De facto, les incivilités deviennent donc bien souvent «des sous-catégories d’infractions pénales», selon l’expression du magistrat Didier Peyrat. Et cette juridicisation des incivilités est favorisée par le contexte de lutte contre le terrorisme. Par exemple, une loi récente pour lutter contre les incivilités dans les transports, publiée au Journal officiel du 23 mars 2016, avait aussi comme objectif la protection des transports en commun contre les risques d’attentats. Cette pénalisation des incivilités est nécessaire. En effet, la seule sanction qui a existé pendant longtemps était l’opprobre social : l’individu discourtois qui jetait par terre son mégot de cigarette, ou crachait sa salive ou ses chewing-gums, n’avait bien souvent pour punition que le regard réprobateur des passants. Hélas, la force dissuasive du «name and shame» est bien maigre, comme le remarque le psychosociologue Dominique Picard :

«Les sanctions symboliques ne sont redoutées que par celui qui adhère aux valeurs qu’elles sous-tendent. C’est bien l’un des problèmes auxquels on se heurte face aux “incivilités” : quand la violence devient une valeur positive, il n’y a pas de honte à la pratiquer; et quand vivre à la marge fait partie de son identité, on ne craint pas d’être désavoué par la société.»

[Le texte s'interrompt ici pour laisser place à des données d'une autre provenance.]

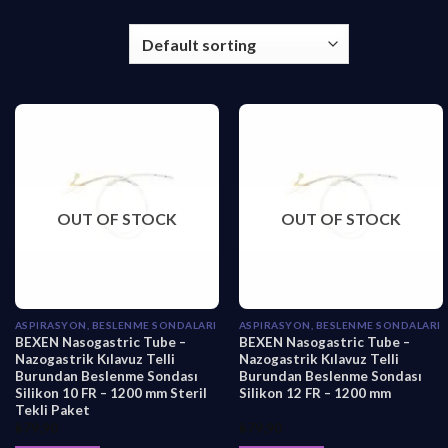
OUT OF STOCK
OUT OF STOCK
ASPIRASYON, BESLENME SONDALARI
ASPIRASYON, BESLENME SONDALARI
BEXEN Nasogastric Tube –
BEXEN Nasogastric Tube –
Nazogastrik Kılavuz Telli
Nazogastrik Kılavuz Telli
Burundan Beslenme Sondası
Burundan Beslenme Sondası
Silikon 10 FR – 1200 mm Steril
Silikon 12 FR – 1200 mm
Tekli Paket
₺
79,90
₺
79,90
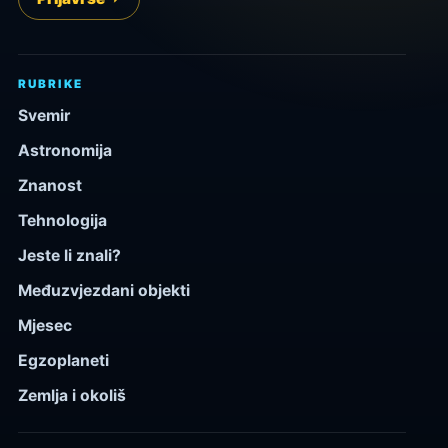
RUBRIKE
Svemir
Astronomija
Znanost
Tehnologija
Jeste li znali?
Međuzvjezdani objekti
Mjesec
Egzoplaneti
Zemlja i okoliš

Si la pénalisation de certaines incivilités infractionnelles était nécessaire, nous voudrions souligner que le vrai problème n’est pas l’absence de qualification juridique, mais l’absence de volonté ou l’incapacité à faire respecter les réglementations déjà en vigueur. Il existe en effet de nombreuses lois permettant de lutter contre les incivilités, mais elles ne sont bien souvent ni respectées, ni appliquées."

Extrait de Refaire communauté, de David Lisnard et Jean-Michel Arnaud.